This magnificent summation of the short stories of Shirley Ann Grau, winner of the Pulitzer Prize for her novel, The Keepers of the House, gathers together eighteen gems ranking with the finest of Eudora Welty and Flannery O'Connor. Grau possesses a range representing a master course in the craft of this most demanding art form. Her reader's banquet offers character sketches of Chekovian poignance and insight, a hilarious love story, excursions into the gothic and hauntingly apocalyptic, the elegiac and experimental, and stories that feel like compressed novels in their lapidary polish, depth, and emotional weight. Grau belongs in the company of the great southern short story writers, and the author's own choices of her best work remind readers of the unmatched capacity of the brief fictional form to depict character epiphany and such timeless themes as redemption and rebirth, the struggle between power and love, and the persistence of the past.

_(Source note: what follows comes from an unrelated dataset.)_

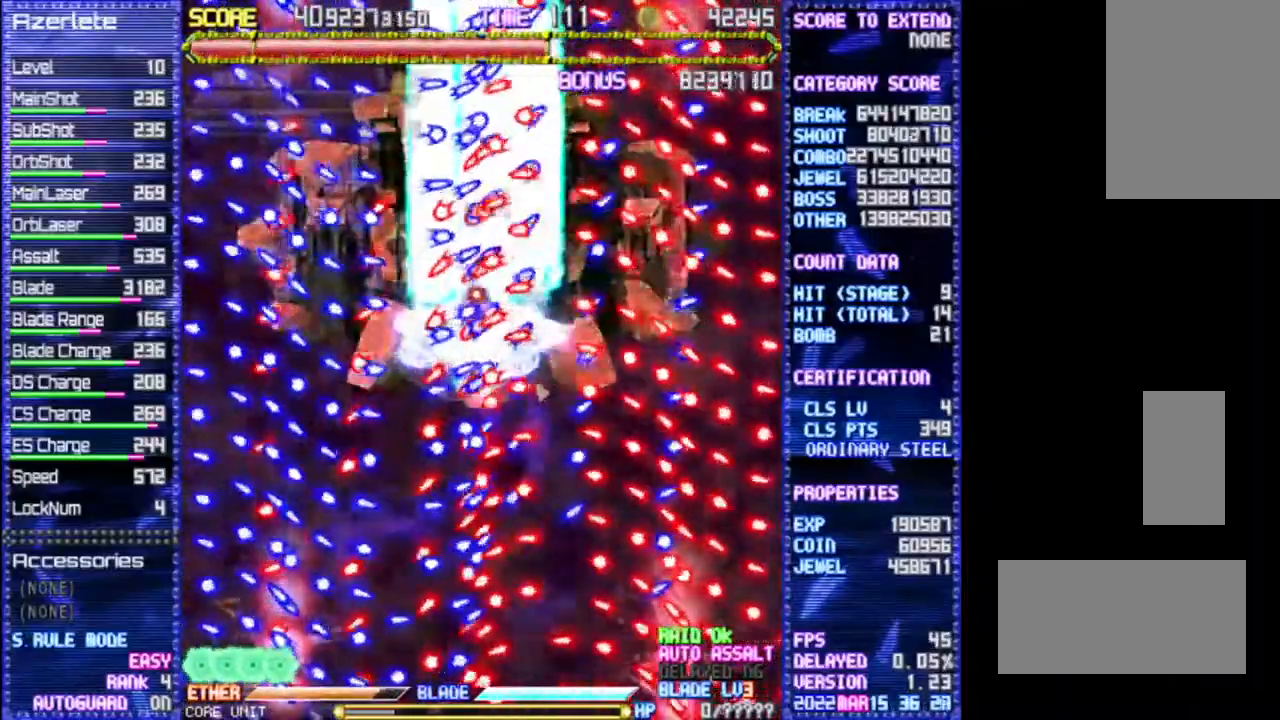
{"buttons": ["R1"], "events": []}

Shirley Ann Grau (b. 1929) is a Pulitzer Prize–winning novelist of nine novels and short story collections, whose work is set primarily in her native South. Grau was raised in Alabama and Louisiana, and many of her novels document the broad social changes of the Deep South during the twentieth century, particularly as they affected African Americans. Grau’s first novel, The Hard Blue Sky (1958), about the descendants of European pioneers living on an island off the coast of Louisiana, established her as a master of vivid description, both for characters and locale, a style she maintained throughout her career. Her public profile rose during the civil rights movement, when her dynastic novel Keepers of the House (1964), which dealt with race relations in Alabama, earned her a Pulitzer Prize.
I find that I enjoy Grau’s narrative style. Each story was a compelling snapshot of life. Some with hints of magical realism, others with a level of apathetic curiosity that I can absolutely relate to. I was surprised to see her engage in race relations and lesbianism in addition to motherhood, romance, and other family dynamics. I am interested in exploring her novels.